Recognizing that aflatoxin produced by Aspergillus fungi can be a contaminant of cottonseed, Monsanto analyzed all three lines for aflatoxin. Monsanto reported that neither the genetically modified lines (1445 and 1698), nor the parental line (Coker 312) contained detectable levels of aflatoxin(2).
Monsanto analyzed the gossypol levels of full fat flour and cottonseed meal derived from cotton lines 1445, 1698, and Coker 312. Toasted meal derived from all three lines was reported to contain bound gossypol, but not free gossypol, however, free gossypol was detected in full fat flour derived from all three lines.
Monsanto compared the levels of alpha-tocopherol and the fatty acid profile of oil derived from cotton lines 1445, 1698, and Coker 312. Monsanto concluded that levels of alpha-tocopherol are similar in cottonseed oil derived from all three line and are within the reported range of alpha-tocopherol levels in cottonseed oil.
Monsanto observed no significant differences in the lipid content and fatty acid composition of the unrefined cottonseed oil of cotton lines 1445 and 1698 when compared to unrefined cottonseed oil derived from Coker 312.
Monsanto reported that the fatty acid profiles of refined oil from cotton lines 1445, 1698, and Coker 312 are similar and within reported ranges. They noted that the predominant fatty acids detected were: linoleic, oleic, and palmitic as anticipated for refined and unrefined cottonseed oil. The levels of dihydrosterculic, sterculic and malvalic acid in refined and unrefined cottonseed oil were also measured by Monsanto. No significant differences were detected by Monsanto in the levels of these fatty acids in both refined and unrefined cottonseed oil derived from cotton lines 1445 and 1698 when compared with Coker 312.
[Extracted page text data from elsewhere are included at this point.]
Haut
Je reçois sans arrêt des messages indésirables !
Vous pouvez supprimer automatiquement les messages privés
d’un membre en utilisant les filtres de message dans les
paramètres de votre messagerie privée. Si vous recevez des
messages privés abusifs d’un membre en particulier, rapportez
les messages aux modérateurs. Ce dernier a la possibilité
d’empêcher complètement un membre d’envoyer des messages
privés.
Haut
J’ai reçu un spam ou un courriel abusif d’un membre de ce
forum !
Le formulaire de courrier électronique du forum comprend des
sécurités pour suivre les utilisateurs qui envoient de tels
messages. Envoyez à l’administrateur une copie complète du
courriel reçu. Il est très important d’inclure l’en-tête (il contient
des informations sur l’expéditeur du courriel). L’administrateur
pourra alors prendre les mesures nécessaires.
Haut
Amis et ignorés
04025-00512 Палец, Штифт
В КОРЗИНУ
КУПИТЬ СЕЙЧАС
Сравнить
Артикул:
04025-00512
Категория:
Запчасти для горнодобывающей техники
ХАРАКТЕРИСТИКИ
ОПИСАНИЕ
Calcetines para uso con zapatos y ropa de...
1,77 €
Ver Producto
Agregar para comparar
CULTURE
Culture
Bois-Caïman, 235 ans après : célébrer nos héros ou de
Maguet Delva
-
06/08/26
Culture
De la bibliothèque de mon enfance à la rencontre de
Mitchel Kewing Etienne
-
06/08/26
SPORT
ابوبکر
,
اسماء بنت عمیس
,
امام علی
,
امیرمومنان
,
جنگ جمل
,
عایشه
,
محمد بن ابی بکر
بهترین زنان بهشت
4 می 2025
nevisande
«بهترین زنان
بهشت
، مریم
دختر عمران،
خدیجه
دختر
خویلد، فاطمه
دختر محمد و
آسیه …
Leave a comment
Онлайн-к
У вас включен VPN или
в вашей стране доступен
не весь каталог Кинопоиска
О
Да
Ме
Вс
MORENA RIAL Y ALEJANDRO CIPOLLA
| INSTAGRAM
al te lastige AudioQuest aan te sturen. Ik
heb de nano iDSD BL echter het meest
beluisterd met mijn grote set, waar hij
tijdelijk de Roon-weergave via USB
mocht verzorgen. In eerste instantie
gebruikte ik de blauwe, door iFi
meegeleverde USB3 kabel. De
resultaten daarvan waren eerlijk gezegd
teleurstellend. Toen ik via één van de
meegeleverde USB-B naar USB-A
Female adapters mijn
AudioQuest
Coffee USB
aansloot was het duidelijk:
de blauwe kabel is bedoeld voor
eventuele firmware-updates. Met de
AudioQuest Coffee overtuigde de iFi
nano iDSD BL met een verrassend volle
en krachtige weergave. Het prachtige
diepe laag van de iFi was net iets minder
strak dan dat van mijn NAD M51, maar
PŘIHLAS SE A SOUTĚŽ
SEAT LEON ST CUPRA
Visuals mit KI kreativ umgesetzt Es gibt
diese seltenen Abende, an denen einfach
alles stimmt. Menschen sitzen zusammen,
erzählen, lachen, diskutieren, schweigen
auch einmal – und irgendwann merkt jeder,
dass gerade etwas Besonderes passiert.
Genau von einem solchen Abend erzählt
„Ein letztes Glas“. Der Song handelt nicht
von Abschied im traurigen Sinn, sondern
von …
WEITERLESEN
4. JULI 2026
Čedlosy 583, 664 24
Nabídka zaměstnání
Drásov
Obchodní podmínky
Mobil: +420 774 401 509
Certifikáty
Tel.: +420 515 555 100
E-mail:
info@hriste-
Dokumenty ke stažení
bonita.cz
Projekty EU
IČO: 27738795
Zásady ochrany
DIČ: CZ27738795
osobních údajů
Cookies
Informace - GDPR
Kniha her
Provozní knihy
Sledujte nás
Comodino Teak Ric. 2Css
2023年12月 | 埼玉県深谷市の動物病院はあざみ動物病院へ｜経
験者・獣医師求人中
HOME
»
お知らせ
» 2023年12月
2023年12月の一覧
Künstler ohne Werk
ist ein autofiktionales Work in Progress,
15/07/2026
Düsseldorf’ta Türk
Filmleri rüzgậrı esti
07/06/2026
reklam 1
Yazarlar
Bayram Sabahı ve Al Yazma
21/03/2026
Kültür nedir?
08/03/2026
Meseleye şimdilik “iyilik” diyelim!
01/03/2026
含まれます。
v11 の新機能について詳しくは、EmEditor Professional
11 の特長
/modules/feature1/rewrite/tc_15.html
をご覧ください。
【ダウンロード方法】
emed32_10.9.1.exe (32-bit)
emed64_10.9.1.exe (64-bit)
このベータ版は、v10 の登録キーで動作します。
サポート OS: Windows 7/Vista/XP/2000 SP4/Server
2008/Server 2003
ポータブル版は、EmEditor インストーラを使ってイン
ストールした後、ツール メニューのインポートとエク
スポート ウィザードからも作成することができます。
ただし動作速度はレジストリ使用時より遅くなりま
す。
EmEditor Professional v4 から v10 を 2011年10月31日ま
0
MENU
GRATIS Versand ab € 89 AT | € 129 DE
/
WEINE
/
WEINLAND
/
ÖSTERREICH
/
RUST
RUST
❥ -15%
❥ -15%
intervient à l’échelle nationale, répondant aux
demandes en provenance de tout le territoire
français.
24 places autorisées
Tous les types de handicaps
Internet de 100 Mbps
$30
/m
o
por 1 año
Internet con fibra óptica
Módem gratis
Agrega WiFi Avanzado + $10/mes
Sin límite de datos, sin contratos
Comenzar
Monsanto conducted a 28 day rat wholesomeness study of ground unprocessed cottonseed, a 10 week catfish wholesomeness study of processed cottonseed meal, and a 5 day quail wholesomeness study of unprocessed cottonseed meal. Based on these studies, Monsanto concluded that unprocessed cottonseed and unprocessed cottonseed meal, derived from both lines 1445 and 1698, are acceptable for use in animal feed.
Monsanto has concluded that their cotton lines 1445 and 1698 are: "... not significantly altered within the meaning of 21 CFR 170.30(f)(2) when compared to Coker 312 the commercial variety of cotton from which it was developed and other cotton varieties presently being commercially grown." At this time, based on Monsanto's description of its data and analyses, the Agency considers Monsanto's consultation on their cotton lines 1445 and 1698 to be complete.
/s/
Dennis M. Keefe, Ph.D.
(1) APH (3')II is an approved food additive permitted in food for human consumption in accordance with § 173.170, and in animal feed in accordance with § 573.130, when used in the development of genetically modified cotton, oilseed rape, and tomatoes.
(2) The detection limit for aflatoxin is 1 ppb.